TOKYO (Nikkei)–Japan Airlines Corp. will accelerate restructuring efforts by eliminating unprofitable routes and lowering pension obligations, President Haruka Nishimatsu said at a news conference Thursday.
The airline has decided to slash three routes that currently connect Kansai International Airport with the Chinese cities of Dalian and Hangzhou, as well as flights between Chubu International Airport and Paris.
“We can only keep routes that earn a profit,” said Nishimatsu.
With pressure from the Land and Transport Ministry and local governments to maintain existing domestic routes, JAL will first try to improve profitability in this segment by utilizing smaller planes. If the airline is still unable to generate profits from these routes, it will consider cutbacks or the elimination of flights, according to Nishimatsu.

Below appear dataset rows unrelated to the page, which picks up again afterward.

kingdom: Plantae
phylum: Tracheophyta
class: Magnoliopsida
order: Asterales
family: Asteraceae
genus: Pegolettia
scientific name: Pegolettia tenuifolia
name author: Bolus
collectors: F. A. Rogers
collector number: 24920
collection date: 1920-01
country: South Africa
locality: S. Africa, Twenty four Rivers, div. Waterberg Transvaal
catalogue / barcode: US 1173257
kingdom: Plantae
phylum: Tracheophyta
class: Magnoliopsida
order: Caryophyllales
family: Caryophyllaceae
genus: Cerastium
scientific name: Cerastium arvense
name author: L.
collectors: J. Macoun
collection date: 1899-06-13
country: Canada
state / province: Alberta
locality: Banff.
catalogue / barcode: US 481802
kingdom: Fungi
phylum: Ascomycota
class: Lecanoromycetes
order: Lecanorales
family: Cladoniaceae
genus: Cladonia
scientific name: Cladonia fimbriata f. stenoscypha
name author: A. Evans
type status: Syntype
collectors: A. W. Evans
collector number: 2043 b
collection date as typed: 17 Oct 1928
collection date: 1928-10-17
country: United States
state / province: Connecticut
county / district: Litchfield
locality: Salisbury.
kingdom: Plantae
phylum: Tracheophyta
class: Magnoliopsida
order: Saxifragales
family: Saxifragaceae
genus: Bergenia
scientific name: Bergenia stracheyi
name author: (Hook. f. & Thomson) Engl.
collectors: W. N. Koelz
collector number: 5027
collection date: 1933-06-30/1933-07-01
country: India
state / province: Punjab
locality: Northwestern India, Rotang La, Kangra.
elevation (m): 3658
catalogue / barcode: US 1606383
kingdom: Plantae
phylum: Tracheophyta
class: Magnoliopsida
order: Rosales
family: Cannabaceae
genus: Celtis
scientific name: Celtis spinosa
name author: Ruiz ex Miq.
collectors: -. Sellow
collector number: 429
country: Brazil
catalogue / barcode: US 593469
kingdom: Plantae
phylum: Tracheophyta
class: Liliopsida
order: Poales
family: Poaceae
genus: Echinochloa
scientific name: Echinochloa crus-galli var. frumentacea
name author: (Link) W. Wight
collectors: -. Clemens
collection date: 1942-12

On JAL’s planned use of emergency loans from the Development Bank of Japan, which are guaranteed by the government, Nishimatsu acknowledged that the airline itself was not thrilled with having to rely on public assistance.
“This is truly just a temporary measure,” he said.
In response to higher oil prices, JAL plans to resurrect fuel surcharges on international routes beginning in October.
“At current (crude oil price) levels, we cannot do without” the surcharges, Nishimatsu said.
JAL dropped surcharges on all routes in July, but will bring back the fees to soften the brunt of rising fuel costs.